* Texto fornecido *
"""
Destaque semanal para o texto que Nuno Crato escreveu no blogue Passeio Aleatório, do Expresso, também publicado na edição de imprensa de 28 de Novembro.
O chocolate faz bem — é o que se tem concluído de há algum tempo a esta parte a partir de várias investigações feitas por nutricionistas e fisiólogos. Ou seja, como gostam algumas pessoas de dizer, “a ciência diz que o chocolate faz bem”. Os gulosos ficam contentes.
Chegou-nos há dias mais uma notícia desse género. Investigadores suíços e alemães publicaram no “Journal of Proteome Research”, da sociedade norte-americana de química, um artigo sobre os efeitos metabólicos do chocolate, realçando os seus resultados benéficos para o organismo.
"""
* Dados de origem *
"""
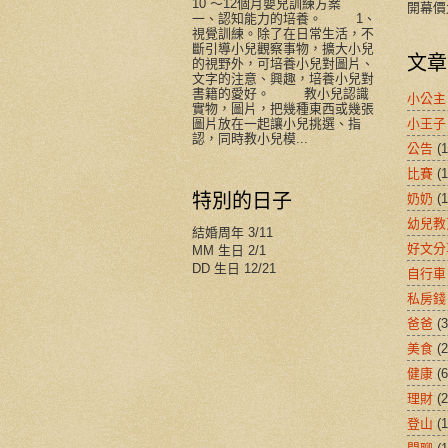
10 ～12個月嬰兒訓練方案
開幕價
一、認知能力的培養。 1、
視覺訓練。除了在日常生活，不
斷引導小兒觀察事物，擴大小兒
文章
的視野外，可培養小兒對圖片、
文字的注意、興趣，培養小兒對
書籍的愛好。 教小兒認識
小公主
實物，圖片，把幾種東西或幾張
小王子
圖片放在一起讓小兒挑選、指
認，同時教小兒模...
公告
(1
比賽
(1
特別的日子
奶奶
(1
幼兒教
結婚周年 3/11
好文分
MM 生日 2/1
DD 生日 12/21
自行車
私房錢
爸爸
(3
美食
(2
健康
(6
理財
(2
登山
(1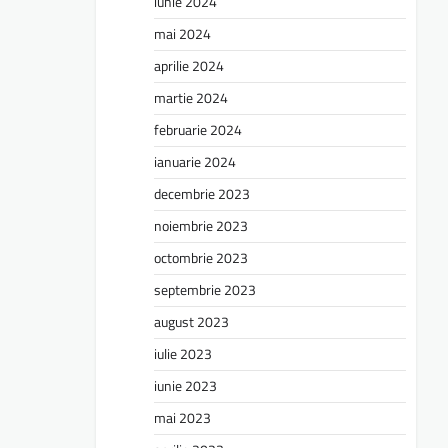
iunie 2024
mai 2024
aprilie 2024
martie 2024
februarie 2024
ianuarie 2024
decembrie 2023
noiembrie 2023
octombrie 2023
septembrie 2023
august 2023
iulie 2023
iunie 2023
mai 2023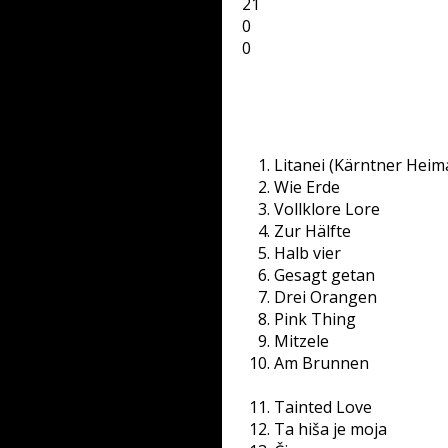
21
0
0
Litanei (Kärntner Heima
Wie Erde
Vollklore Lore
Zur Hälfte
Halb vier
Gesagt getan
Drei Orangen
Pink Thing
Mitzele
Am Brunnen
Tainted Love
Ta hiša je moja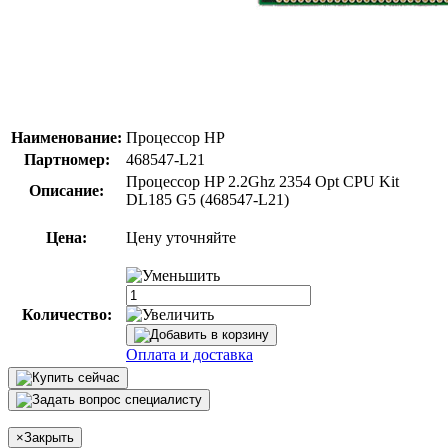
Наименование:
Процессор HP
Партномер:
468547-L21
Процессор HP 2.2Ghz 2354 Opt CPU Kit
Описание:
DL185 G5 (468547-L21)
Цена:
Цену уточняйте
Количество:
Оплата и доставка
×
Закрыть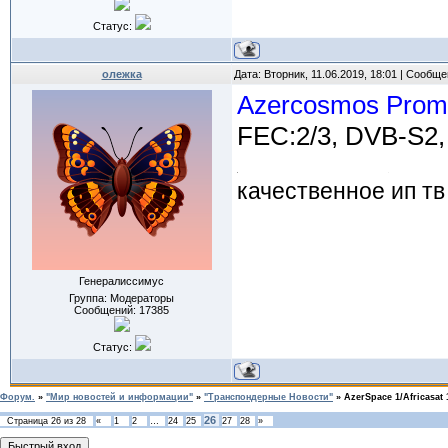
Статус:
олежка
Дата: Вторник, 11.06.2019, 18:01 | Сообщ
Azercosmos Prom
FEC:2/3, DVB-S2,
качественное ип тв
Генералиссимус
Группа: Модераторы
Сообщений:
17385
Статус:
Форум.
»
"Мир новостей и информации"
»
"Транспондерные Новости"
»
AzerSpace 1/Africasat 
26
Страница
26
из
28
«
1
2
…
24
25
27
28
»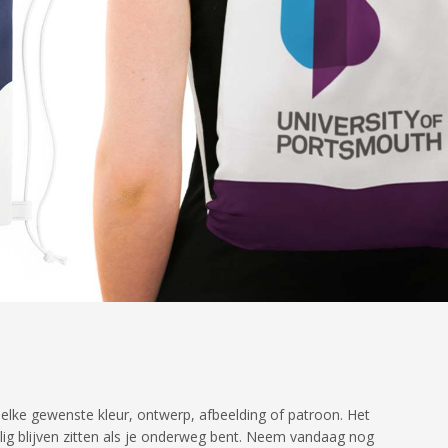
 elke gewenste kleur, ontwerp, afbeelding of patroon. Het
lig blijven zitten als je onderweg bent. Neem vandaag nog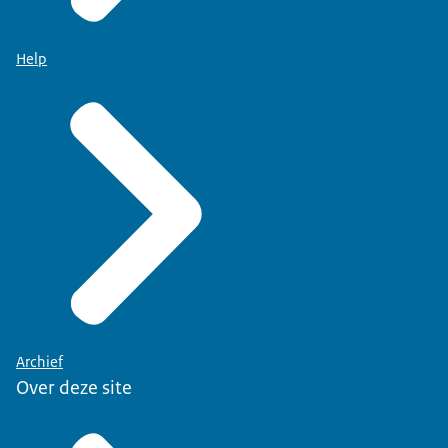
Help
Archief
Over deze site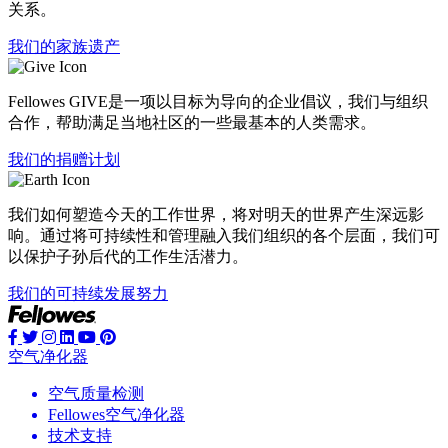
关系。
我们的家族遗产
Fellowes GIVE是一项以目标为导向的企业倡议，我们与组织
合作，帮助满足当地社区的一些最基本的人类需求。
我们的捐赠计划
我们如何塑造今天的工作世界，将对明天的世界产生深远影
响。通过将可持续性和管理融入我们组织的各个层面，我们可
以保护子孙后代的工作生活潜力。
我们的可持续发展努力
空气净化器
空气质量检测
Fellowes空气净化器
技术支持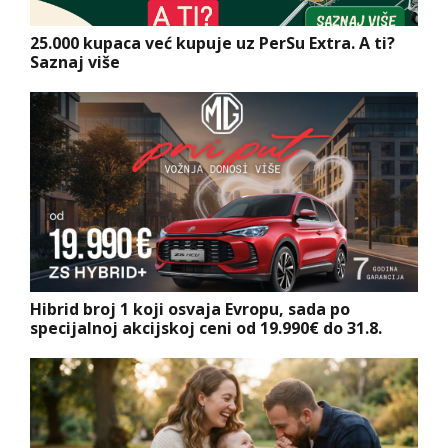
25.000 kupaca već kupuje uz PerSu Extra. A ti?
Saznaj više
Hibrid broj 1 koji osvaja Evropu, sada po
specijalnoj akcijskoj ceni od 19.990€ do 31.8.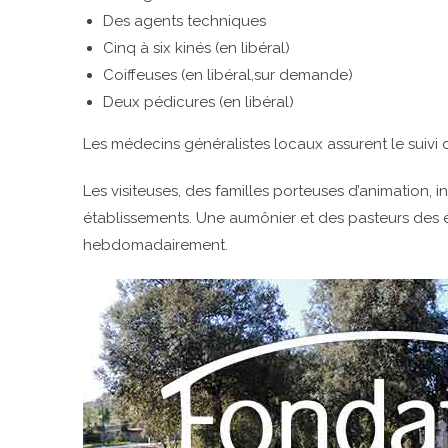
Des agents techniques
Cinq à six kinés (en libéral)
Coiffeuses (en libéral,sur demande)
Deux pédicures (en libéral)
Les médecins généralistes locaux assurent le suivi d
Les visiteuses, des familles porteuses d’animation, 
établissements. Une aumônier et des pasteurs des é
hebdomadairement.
"""
* Exercícios a realizar *
1 - Indique todos os títulos de publicações mencionados no texto sobre o chocolate.
2 - Reproduza, no texto sobre o chocolate, tudo o que vai desde "Destaque semanal para" até "para o organismo.".
3 - Resuma o texto sobre o chocolate em duas frases.

* Respostas por tarefa *
1 -
Passeio Aleatório
Expresso
Journal of Proteome Research

2 -
Destaque semanal para o texto que Nuno Crato escreveu no blogue Passeio Aleatório, do Expresso, também publicado na edição de imprensa de 28 de Novembro.
O chocolate faz bem — é o que se tem concluído de há algum tempo a esta parte a partir de várias investigações feitas por nutricionistas e fisiólogos. Ou seja, como gostam algumas pessoas de dizer, “a ciência diz que o chocolate faz bem”. Os gulosos ficam contentes.
Chegou-nos há dias mais uma notícia desse género. Investigadores suíços e alemães publicaram no “Journal of Proteome Research”, da sociedade norte-americana de química, um artigo sobre os efeitos metabólicos do chocolate, realçando os seus resultados benéficos para o organismo.

3 - Várias investigações de nutricionistas e fisiólogos têm concluído que o chocolate faz bem, o que deixa os gulosos contentes. Há dias, investigadores suíços e alemães publicaram no “Journal of Proteome Research” um artigo sobre os efeitos metabólicos do chocolate, realçando os seus resultados benéficos para o organismo.